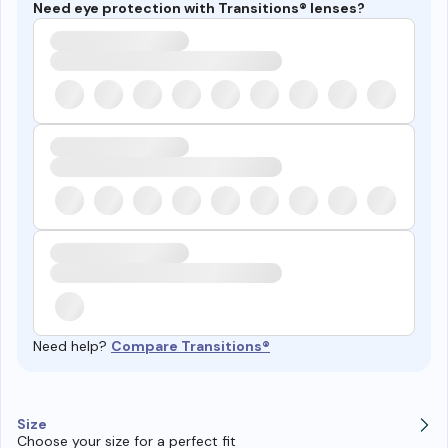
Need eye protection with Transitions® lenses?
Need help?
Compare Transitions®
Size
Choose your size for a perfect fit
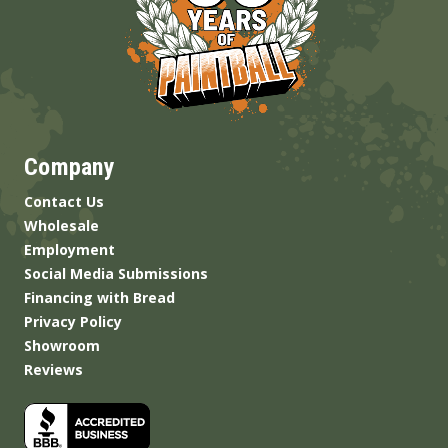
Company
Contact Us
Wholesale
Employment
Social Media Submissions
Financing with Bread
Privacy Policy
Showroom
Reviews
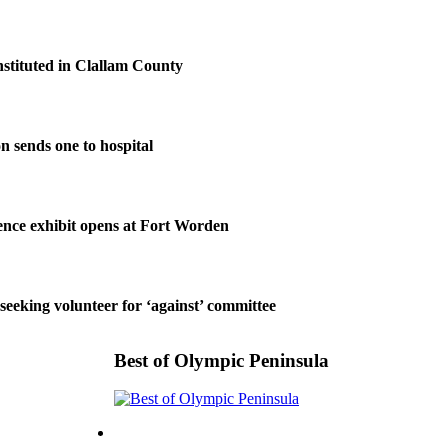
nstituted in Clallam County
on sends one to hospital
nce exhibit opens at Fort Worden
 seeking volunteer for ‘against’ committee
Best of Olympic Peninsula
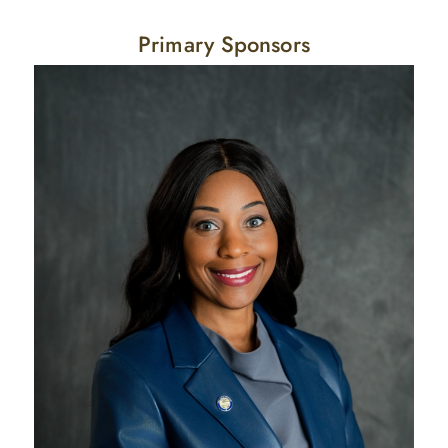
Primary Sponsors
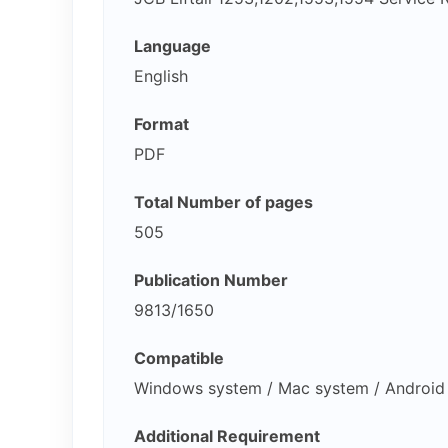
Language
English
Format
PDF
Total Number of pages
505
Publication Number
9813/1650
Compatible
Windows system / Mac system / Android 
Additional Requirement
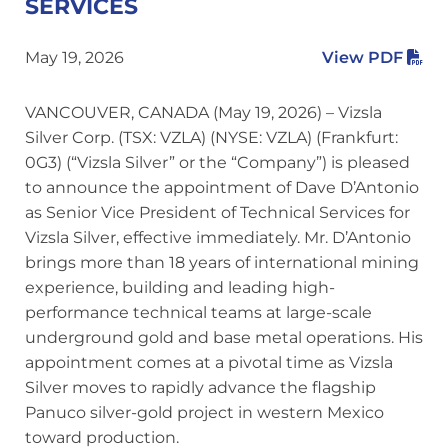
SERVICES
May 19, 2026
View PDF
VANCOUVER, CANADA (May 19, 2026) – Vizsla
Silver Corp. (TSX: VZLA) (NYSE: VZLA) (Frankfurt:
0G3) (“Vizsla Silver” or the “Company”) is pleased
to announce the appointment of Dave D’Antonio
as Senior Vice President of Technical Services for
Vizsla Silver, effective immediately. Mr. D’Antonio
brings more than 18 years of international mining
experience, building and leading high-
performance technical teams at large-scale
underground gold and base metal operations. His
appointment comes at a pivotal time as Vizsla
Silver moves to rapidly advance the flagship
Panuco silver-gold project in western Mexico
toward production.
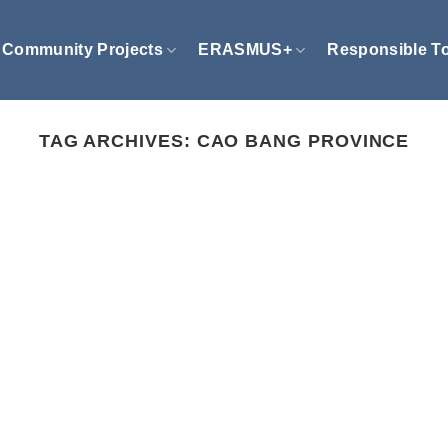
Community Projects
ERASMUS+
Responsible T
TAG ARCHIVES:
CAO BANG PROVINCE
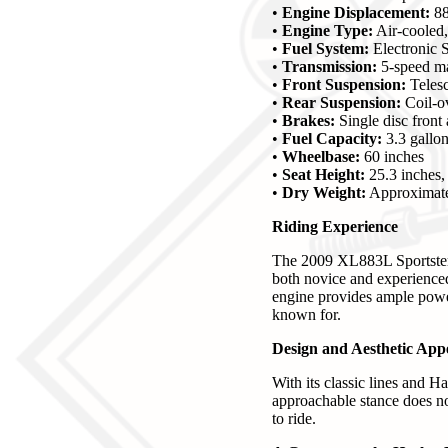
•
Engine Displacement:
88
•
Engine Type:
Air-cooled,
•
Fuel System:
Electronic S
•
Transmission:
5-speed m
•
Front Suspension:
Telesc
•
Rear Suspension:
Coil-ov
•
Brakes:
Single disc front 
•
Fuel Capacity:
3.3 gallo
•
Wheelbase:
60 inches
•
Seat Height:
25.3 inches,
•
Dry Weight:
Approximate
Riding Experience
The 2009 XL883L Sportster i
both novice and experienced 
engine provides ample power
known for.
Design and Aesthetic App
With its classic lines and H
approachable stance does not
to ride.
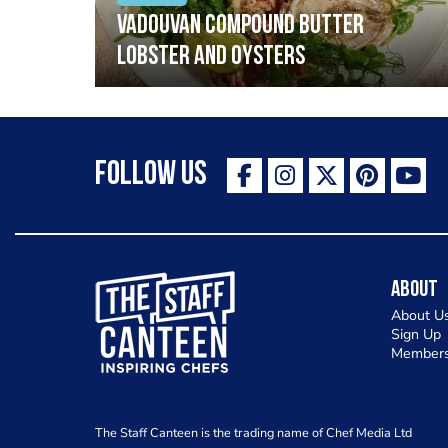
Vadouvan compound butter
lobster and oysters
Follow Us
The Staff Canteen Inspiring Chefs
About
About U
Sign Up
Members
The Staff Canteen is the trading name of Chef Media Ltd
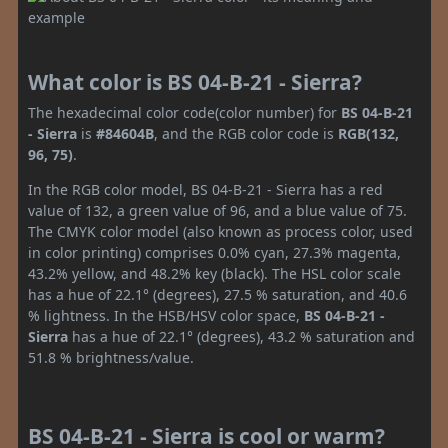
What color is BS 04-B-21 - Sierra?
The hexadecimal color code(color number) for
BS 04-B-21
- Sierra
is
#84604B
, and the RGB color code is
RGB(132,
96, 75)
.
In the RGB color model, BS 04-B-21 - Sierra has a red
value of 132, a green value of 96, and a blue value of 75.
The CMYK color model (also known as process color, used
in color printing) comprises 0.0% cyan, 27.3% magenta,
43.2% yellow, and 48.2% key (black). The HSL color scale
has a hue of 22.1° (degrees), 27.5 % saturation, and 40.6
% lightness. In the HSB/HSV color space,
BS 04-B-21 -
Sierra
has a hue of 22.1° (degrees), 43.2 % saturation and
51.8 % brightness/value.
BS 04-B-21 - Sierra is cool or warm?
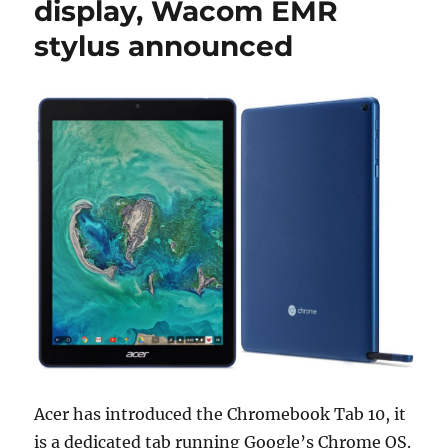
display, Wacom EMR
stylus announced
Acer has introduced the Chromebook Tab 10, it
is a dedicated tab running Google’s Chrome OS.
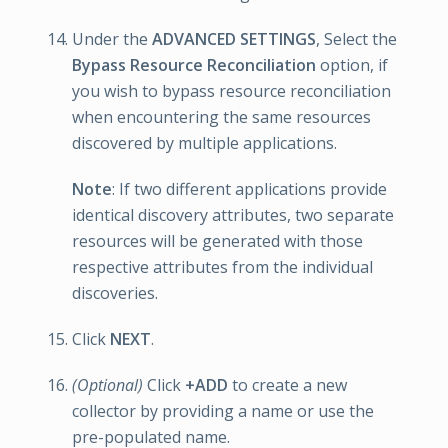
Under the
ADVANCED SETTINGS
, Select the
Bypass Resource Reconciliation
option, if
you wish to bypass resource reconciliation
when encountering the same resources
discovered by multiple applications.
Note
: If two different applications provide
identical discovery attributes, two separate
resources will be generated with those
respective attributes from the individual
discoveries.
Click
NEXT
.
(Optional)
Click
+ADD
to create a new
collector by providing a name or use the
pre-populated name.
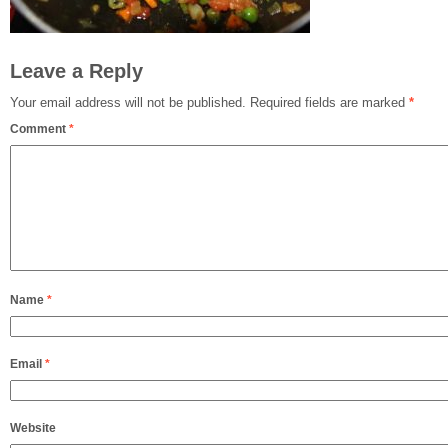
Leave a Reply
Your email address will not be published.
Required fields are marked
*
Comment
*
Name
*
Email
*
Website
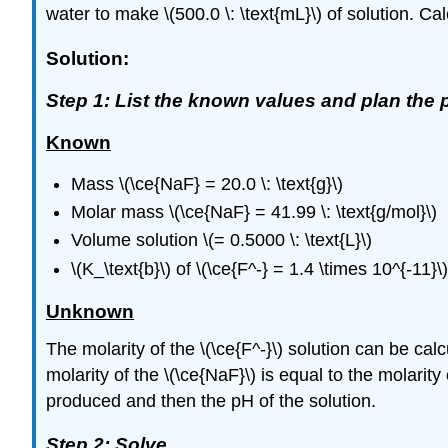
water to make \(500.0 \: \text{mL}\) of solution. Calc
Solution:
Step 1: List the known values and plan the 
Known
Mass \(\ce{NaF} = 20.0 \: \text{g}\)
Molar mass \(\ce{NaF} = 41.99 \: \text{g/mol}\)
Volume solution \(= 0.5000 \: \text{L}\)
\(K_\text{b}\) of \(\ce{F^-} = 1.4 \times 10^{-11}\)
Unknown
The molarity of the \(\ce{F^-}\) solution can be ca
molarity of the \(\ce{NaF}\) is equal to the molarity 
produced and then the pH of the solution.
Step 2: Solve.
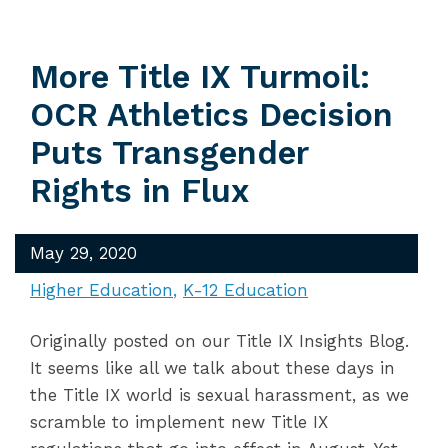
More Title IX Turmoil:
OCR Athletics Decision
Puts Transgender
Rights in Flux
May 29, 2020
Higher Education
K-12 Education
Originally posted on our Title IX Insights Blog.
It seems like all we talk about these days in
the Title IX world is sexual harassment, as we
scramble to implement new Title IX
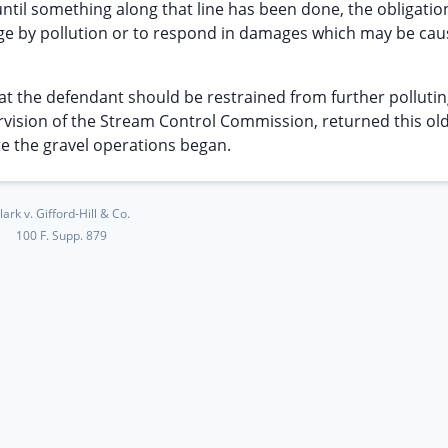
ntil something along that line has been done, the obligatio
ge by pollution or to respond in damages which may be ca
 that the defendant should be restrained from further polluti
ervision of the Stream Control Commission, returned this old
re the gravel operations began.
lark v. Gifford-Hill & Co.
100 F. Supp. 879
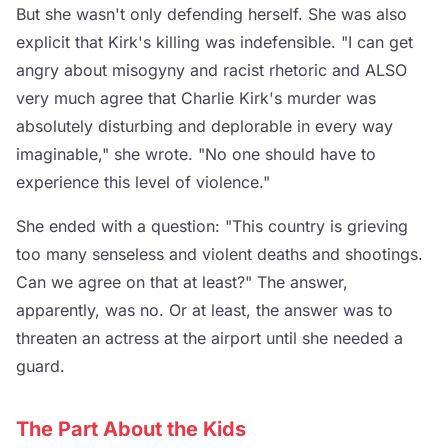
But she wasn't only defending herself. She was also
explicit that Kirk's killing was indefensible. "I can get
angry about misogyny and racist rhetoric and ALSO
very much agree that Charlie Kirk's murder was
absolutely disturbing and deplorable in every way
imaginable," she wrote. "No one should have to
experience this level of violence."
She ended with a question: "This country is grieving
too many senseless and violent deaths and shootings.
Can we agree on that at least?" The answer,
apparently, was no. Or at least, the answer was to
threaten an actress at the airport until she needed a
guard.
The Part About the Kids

....

» **What this task involves**
Reproduce all the records above with "Employment" swapped for "Careers" and everything else unchanged. Leave the pictures out.

» **Answer space**
Need eye protection with Transitions® lenses?
Need help?
Compare Transitions®
Size
Choose your size for a perfect fit
Company
Contact Us
Wholesale
Careers
Social Media Submissions
Financing with Bread
Privacy Policy
Showroom
Reviews
nstituted in Clallam County
on sends one to hospital
nce exhibit opens at Fort Worden
 seeking volunteer for ‘against’ committee
Best of Olympic Peninsula
Primary Sponsors
Language
English
Format
PDF
Total Number of pages
505
Publication Number
9813/1650
Compatible
Windows system / Mac system / Android 
Additional Requirement
SERVICES
May 19, 2026
View PDF
VANCOUVER, CANADA (May 19, 2026) – Vizsla
Silver Corp. (TSX: VZLA) (NYSE: VZLA) (Frankfurt:
0G3) (“Vizsla Silver” or the “Company”) is pleased
to announce the appointment of Dave D’Antonio
as Senior Vice President of Technical Services for
Vizsla Silver, effective immediately. Mr. D’Antonio
brings more than 18 years of international mining
experience, building and leading high-
performance technical teams at large-scale
underground gold and base metal operations. His
appointment comes at a pivotal time as Vizsla
Silver moves to rapidly advance the flagship
Panuco silver-gold project in western Mexico
toward production.
Community Projects
ERASMUS+
Responsible T
TAG ARCHIVES:
CAO BANG PROVINCE
•
Engine Displacement:
88
•
Engine Type:
Air-cooled,
•
Fuel System:
Electronic S
•
Transmission:
5-speed m
•
Front Suspension:
Telesc
•
Rear Suspension:
Coil-ov
•
Brakes:
Single disc front 
•
Fuel Capacity:
3.3 gallo
•
Wheelbase:
60 inches
•
Seat Height:
25.3 inches,
•
Dry Weight:
Approximate
Riding Experience
The 2009 XL883L Sportster i
both novice and experienced 
engine provides ample power
known for.
Design and Aesthetic App
With its classic lines and H
approachable stance does not
to ride.
Vadouvan compound butter
lobster and oysters
Follow Us
The Staff Canteen Inspiring Chefs
About
About U
Sign Up
Members
The Staff Canteen is the trading name of Chef Media Ltd
What color is BS 04-B-21 - Sierra?
The hexadecimal color code(color number) for
BS 04-B-21
- Sierra
is
#84604B
, and the RGB color code is
RGB(132,
96, 75)
.
In the RGB color model, BS 04-B-21 - Sierra has a red
value of 132, a green value of 96, and a blue value of 75.
The CMYK color model (also known as process color, used
in color printing) comprises 0.0% cyan, 27.3% magenta,
43.2% yellow, and 48.2% key (black). The HSL color scale
has a hue of 22.1° (degrees), 27.5 % saturation, and 40.6
% lightness. In the HSB/HSV color space,
BS 04-B-21 -
Sierra
has a hue of 22.1° (degrees), 43.2 % saturation and
51.8 % brightness/value.
BS 04-B-21 - Sierra is cool or warm?
display, Wacom EMR
stylus announced
Acer has introduced the Chromebook Tab 10, it
is a dedicated tab running Google’s Chrome OS.
Under the
ADVANCED SETTINGS
, Select the
Bypass Resource Reconciliation
option, if
you wish to bypass resource reconciliation
when encountering the same resources
discovered by multiple applications.
Note
: If two different applications provide
identical discovery attributes, two separate
resources will be generated with those
respective attributes from the individual
discoveries.
Click
NEXT
.
(Optional)
Click
+ADD
to create a new
collector by providing a name or use the
pre-populated name.
Leave a Reply
Your email address will not be published.
Required fields are marked
*
Comment
*
Name
*
Email
*
Website
water to make \(500.0 \: \text{mL}\) of solution. Calc
Solution:
Step 1: List the known values and plan the 
Known
Mass \(\ce{NaF} = 20.0 \: \text{g}\)
Molar mass \(\ce{NaF} = 41.99 \: \text{g/mol}\)
Volume solution \(= 0.5000 \: \text{L}\)
\(K_\text{b}\) of \(\ce{F^-} = 1.4 \times 10^{-11}\)
Unknown
The molarity of the \(\ce{F^-}\) solution can be ca
molarity of the \(\ce{NaF}\) is equal to the molarity 
produced and then the pH of the solution.
Step 2: Solve.
More Title IX Turmoil:
OCR Athletics Decision
Puts Transgender
Rights in Flux
May 29, 2020
Higher Education
K-12 Education
Originally posted on our Title IX Insights Blog.
It seems like all we talk about these days in
the Title IX world is sexual harassment, as we
scramble to implement new Title IX
ntil something along that line has been done, the obligatio
ge by pollution or to respond in damages which may be ca
 that the defendant should be restrained from further polluti
ervision of the Stream Control Commission, returned this old
re the gravel operations began.
lark v. Gifford-Hill & Co.
100 F. Supp. 879
But she wasn't only defending herself. She was also
explicit that Kirk's killing was indefensible. "I can get
angry about misogyny and racist rhetoric and ALSO
very much agree that Charlie Kirk's murder was
absolutely disturbing and deplorable in every way
imaginable," she wrote. "No one should have to
experience this level of violence."
She ended with a question: "This country is grieving
too many senseless and violent deaths and shootings.
Can we agree on that at least?" The answer,
apparently, was no. Or at least, the answer was to
threaten an actress at the airport until she needed a
guard.
The Part About the Kids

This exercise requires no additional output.